--- EXERCISE DIRECTIONS ---
Should an entry contain an image, omit it and repeat the rest exactly.

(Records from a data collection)

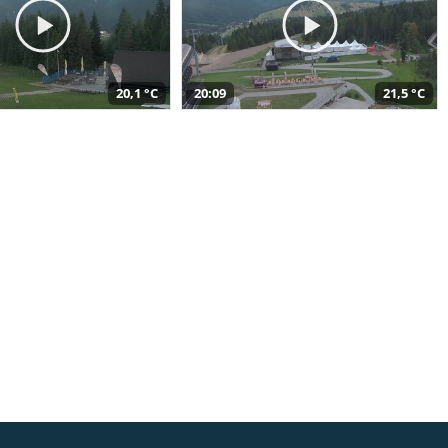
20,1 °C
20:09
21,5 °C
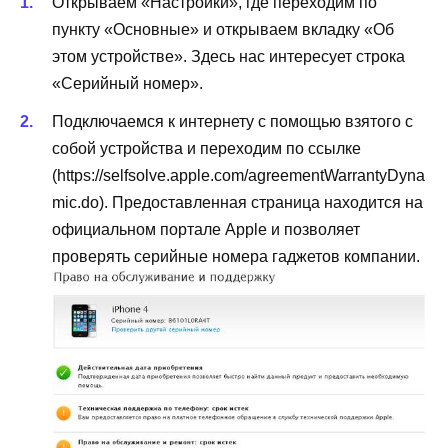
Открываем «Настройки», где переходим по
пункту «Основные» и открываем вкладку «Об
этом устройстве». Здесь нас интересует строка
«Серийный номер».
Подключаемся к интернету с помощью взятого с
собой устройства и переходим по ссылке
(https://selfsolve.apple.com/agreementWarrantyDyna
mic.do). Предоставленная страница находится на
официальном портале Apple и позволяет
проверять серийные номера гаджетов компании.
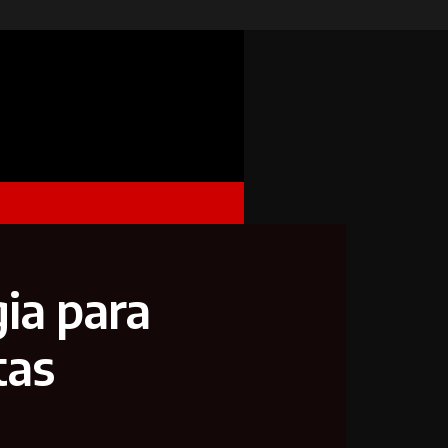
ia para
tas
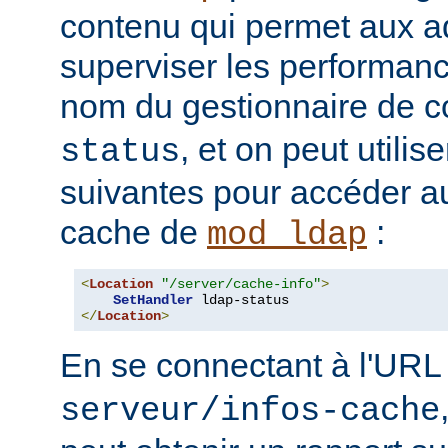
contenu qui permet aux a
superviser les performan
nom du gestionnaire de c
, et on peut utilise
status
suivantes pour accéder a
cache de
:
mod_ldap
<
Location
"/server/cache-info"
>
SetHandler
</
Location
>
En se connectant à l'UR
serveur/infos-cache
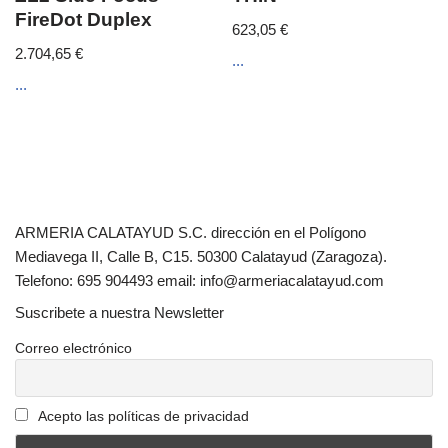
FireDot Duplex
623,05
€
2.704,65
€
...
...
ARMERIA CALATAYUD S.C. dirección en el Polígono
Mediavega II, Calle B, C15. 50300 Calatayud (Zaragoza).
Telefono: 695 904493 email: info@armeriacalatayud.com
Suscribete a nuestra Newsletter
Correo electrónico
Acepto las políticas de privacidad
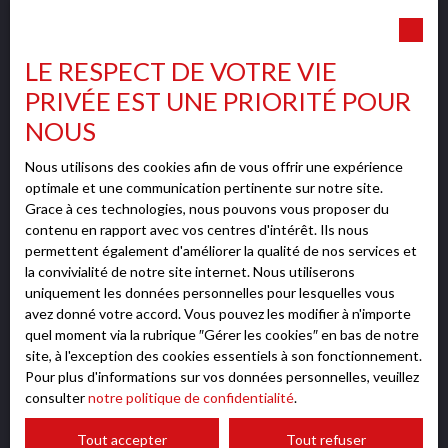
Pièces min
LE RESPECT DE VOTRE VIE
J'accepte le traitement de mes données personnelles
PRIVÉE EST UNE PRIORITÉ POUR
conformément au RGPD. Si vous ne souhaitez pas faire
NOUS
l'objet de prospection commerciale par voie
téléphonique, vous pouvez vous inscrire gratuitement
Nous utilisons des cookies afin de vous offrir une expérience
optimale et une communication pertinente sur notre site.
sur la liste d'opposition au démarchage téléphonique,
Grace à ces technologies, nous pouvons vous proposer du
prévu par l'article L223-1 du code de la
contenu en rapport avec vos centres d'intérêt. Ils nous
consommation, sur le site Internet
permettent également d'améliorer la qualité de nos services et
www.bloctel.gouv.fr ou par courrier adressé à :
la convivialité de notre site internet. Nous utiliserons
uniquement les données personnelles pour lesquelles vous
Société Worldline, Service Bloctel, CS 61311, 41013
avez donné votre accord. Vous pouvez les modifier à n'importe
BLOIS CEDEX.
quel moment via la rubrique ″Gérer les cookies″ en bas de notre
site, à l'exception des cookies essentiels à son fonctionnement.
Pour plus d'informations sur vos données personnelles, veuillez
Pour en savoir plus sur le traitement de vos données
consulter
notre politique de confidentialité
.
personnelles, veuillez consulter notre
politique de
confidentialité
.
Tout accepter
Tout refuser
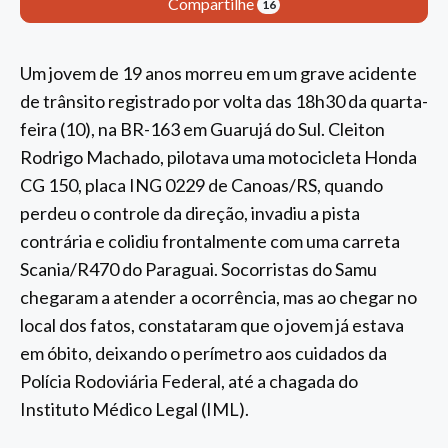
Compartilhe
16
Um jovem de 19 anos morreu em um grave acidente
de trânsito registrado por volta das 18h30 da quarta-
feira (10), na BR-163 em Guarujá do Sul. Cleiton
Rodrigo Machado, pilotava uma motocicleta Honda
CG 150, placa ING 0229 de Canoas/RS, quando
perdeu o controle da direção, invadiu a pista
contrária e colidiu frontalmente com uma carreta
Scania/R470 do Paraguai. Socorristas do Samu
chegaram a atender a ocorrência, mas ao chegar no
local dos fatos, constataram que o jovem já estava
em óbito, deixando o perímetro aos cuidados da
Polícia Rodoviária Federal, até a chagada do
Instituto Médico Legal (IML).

--- ANSWER SPACE ---
20,1 °C
20:09
21,5 °C
Открываем «Настройки», где переходим по
пункту «Основные» и открываем вкладку «Об
этом устройстве». Здесь нас интересует строка
«Серийный номер».
Подключаемся к интернету с помощью взятого с
собой устройства и переходим по ссылке
(https://selfsolve.apple.com/agreementWarrantyDyna
mic.do). Предоставленная страница находится на
официальном портале Apple и позволяет
проверять серийные номера гаджетов компании.
ia para
tas
contenu qui permet aux a
superviser les performan
nom du gestionnaire de c
, et on peut utilise
status
suivantes pour accéder a
cache de
:
mod_ldap
<
Location
"/server/cache-info"
>
SetHandler
</
Location
>
En se connectant à l'UR
serveur/infos-cache
FireDot Duplex
623,05
€
2.704,65
€
...
...
ARMERIA CALATAYUD S.C. dirección en el Polígono
Mediavega II, Calle B, C15. 50300 Calatayud (Zaragoza).
Telefono: 695 904493 email: info@armeriacalatayud.com
Suscribete a nuestra Newsletter
Correo electrónico
Acepto las políticas de privacidad
Pièces min
LE RESPECT DE VOTRE VIE
J'accepte le traitement de mes données personnelles
PRIVÉE EST UNE PRIORITÉ POUR
conformément au RGPD. Si vous ne souhaitez pas faire
NOUS
l'objet de prospection commerciale par voie
téléphonique, vous pouvez vous inscrire gratuitement
Nous utilisons des cookies afin de vous offrir une expérience
optimale et une communication pertinente sur notre site.
sur la liste d'opposition au démarchage téléphonique,
Grace à ces technologies, nous pouvons vous proposer du
prévu par l'article L223-1 du code de la
contenu en rapport avec vos centres d'intérêt. Ils nous
consommation, sur le site Internet
permettent également d'améliorer la qualité de nos services et
www.bloctel.gouv.fr ou par courrier adressé à :
la convivialité de notre site internet. Nous utiliserons
uniquement les données personnelles pour lesquelles vous
Société Worldline, Service Bloctel, CS 61311, 41013
avez donné votre accord. Vous pouvez les modifier à n'importe
BLOIS CEDEX.
quel moment via la rubrique ″Gérer les cookies″ en bas de notre
site, à l'exception des cookies essentiels à son fonctionnement.
Pour plus d'informations sur vos données personnelles, veuillez
Pour en savoir plus sur le traitement de vos données
consulter
notre politique de confidentialité
.
personnelles, veuillez consulter notre
politique de
confidentialité
.
Tout accepter
Tout refuser
Compartilhe
16
Um jovem de 19 anos morreu em um grave acidente
de trânsito registrado por volta das 18h30 da quarta-
feira (10), na BR-163 em Guarujá do Sul. Cleiton
Rodrigo Machado, pilotava uma motocicleta Honda
CG 150, placa ING 0229 de Canoas/RS, quando
perdeu o controle da direção, invadiu a pista
contrária e colidiu frontalmente com uma carreta
Scania/R470 do Paraguai. Socorristas do Samu
chegaram a atender a ocorrência, mas ao chegar no
local dos fatos, constataram que o jovem já estava
em óbito, deixando o perímetro aos cuidados da
Polícia Rodoviária Federal, até a chagada do
Instituto Médico Legal (IML).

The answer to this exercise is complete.